Data to examine:
►

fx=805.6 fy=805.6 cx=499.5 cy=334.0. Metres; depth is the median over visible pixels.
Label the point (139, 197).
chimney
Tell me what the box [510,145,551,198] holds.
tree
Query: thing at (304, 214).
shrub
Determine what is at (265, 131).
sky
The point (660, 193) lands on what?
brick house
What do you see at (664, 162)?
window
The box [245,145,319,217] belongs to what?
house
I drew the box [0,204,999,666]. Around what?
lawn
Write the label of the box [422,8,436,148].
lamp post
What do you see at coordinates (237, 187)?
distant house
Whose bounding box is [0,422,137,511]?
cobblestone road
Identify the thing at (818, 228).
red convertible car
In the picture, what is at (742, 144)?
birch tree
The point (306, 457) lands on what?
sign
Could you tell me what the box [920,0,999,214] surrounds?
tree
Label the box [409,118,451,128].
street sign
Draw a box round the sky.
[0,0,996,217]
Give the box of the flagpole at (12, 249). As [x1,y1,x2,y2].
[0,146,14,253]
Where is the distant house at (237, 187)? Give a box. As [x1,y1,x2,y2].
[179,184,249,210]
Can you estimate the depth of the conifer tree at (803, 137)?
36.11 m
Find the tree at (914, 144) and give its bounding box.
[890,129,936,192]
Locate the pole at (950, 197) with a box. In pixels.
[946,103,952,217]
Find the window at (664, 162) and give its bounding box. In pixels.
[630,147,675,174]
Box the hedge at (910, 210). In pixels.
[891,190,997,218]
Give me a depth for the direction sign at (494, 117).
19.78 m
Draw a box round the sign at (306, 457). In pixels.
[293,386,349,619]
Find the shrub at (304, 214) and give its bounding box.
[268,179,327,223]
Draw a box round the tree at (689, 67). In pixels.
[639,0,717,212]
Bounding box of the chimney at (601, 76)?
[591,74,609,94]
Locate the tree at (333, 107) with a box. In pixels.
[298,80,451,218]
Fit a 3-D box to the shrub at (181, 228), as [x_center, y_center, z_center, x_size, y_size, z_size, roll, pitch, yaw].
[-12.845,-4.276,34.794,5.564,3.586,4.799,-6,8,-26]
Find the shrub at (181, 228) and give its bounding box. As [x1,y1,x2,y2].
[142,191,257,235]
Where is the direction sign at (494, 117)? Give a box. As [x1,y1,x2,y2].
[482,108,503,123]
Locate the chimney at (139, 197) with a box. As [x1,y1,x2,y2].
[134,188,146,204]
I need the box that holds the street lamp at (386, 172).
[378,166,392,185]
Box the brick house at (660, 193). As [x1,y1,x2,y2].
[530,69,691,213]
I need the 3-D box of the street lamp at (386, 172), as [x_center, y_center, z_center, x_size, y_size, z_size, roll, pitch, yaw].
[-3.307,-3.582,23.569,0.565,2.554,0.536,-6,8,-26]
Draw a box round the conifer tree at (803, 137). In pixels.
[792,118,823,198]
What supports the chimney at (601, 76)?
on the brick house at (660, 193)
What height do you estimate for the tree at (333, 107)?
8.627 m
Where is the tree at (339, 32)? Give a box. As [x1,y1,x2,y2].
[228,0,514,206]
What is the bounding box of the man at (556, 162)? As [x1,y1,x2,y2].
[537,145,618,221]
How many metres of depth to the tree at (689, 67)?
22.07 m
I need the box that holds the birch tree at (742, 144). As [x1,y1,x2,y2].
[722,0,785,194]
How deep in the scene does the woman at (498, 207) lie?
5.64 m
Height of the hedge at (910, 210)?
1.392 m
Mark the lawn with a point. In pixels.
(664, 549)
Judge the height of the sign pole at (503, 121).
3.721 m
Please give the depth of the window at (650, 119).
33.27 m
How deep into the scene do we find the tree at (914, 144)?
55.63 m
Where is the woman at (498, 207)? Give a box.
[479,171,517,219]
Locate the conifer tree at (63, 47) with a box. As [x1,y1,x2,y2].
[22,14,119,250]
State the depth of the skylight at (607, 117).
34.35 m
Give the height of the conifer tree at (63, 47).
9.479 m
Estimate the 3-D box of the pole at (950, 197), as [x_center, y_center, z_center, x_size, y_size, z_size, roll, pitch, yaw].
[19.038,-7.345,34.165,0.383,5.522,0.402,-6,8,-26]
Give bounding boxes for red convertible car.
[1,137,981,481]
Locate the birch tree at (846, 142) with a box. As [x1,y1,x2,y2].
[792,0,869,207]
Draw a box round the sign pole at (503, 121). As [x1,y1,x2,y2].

◄

Keeping every line exactly as it is, copy all the records.

fx=805.6 fy=805.6 cx=499.5 cy=334.0. Metres; depth is the median over visible pixels.
Label the point (139, 197).
chimney
Tell me what the box [510,145,551,198] holds.
tree
Query: thing at (304, 214).
shrub
Determine what is at (265, 131).
sky
The point (660, 193) lands on what?
brick house
What do you see at (664, 162)?
window
The box [245,145,319,217] belongs to what?
house
I drew the box [0,204,999,666]. Around what?
lawn
Write the label of the box [422,8,436,148].
lamp post
What do you see at coordinates (237, 187)?
distant house
Whose bounding box is [0,422,137,511]?
cobblestone road
Identify the thing at (818, 228).
red convertible car
In the picture, what is at (742, 144)?
birch tree
The point (306, 457) lands on what?
sign
Could you tell me what the box [920,0,999,214] surrounds?
tree
Label the box [409,118,451,128].
street sign
Draw a box round the sky.
[0,0,996,217]
Give the box of the flagpole at (12, 249). As [x1,y1,x2,y2].
[0,146,14,253]
Where is the distant house at (237, 187)? Give a box. As [x1,y1,x2,y2].
[179,184,249,210]
Can you estimate the depth of the conifer tree at (803, 137)?
36.11 m
Find the tree at (914, 144) and give its bounding box.
[890,129,936,192]
Locate the pole at (950, 197) with a box. In pixels.
[946,103,952,217]
Find the window at (664, 162) and give its bounding box. In pixels.
[630,147,675,174]
Box the hedge at (910, 210). In pixels.
[891,190,997,218]
Give me a depth for the direction sign at (494, 117).
19.78 m
Draw a box round the sign at (306, 457). In pixels.
[293,386,349,619]
Find the shrub at (304, 214) and give its bounding box.
[268,179,327,223]
Draw a box round the tree at (689, 67). In pixels.
[639,0,717,212]
Bounding box of the chimney at (601, 76)?
[591,74,609,94]
Locate the tree at (333, 107) with a box. In pixels.
[298,80,451,218]
Fit a 3-D box to the shrub at (181, 228), as [x_center, y_center, z_center, x_size, y_size, z_size, roll, pitch, yaw].
[-12.845,-4.276,34.794,5.564,3.586,4.799,-6,8,-26]
Find the shrub at (181, 228) and give its bounding box. As [x1,y1,x2,y2].
[142,191,257,235]
Where is the direction sign at (494, 117)? Give a box. As [x1,y1,x2,y2].
[482,108,503,123]
Locate the chimney at (139, 197) with a box. As [x1,y1,x2,y2].
[134,188,146,204]
I need the box that holds the street lamp at (386, 172).
[378,166,392,185]
Box the brick house at (660, 193). As [x1,y1,x2,y2].
[530,69,691,213]
I need the 3-D box of the street lamp at (386, 172), as [x_center, y_center, z_center, x_size, y_size, z_size, roll, pitch, yaw].
[-3.307,-3.582,23.569,0.565,2.554,0.536,-6,8,-26]
Draw a box round the conifer tree at (803, 137). In pixels.
[792,118,823,198]
What supports the chimney at (601, 76)?
on the brick house at (660, 193)
What height do you estimate for the tree at (333, 107)?
8.627 m
Where is the tree at (339, 32)? Give a box. As [x1,y1,x2,y2].
[228,0,514,206]
What is the bounding box of the man at (556, 162)? As [x1,y1,x2,y2].
[537,145,618,221]
How many metres of depth to the tree at (689, 67)?
22.07 m
I need the box that holds the birch tree at (742, 144). As [x1,y1,x2,y2].
[722,0,785,194]
How deep in the scene does the woman at (498, 207) lie?
5.64 m
Height of the hedge at (910, 210)?
1.392 m
Mark the lawn with a point. In pixels.
(664, 549)
Judge the height of the sign pole at (503, 121).
3.721 m
Please give the depth of the window at (650, 119).
33.27 m
How deep into the scene do we find the tree at (914, 144)?
55.63 m
Where is the woman at (498, 207)? Give a box.
[479,171,517,219]
Locate the conifer tree at (63, 47) with a box. As [x1,y1,x2,y2].
[22,14,119,250]
State the depth of the skylight at (607, 117).
34.35 m
Give the height of the conifer tree at (63, 47).
9.479 m
Estimate the 3-D box of the pole at (950, 197), as [x_center, y_center, z_center, x_size, y_size, z_size, roll, pitch, yaw].
[19.038,-7.345,34.165,0.383,5.522,0.402,-6,8,-26]
Give bounding boxes for red convertible car.
[1,137,981,481]
Locate the birch tree at (846, 142) with a box. As [x1,y1,x2,y2].
[792,0,869,207]
Draw a box round the sign pole at (503, 121). As [x1,y1,x2,y2].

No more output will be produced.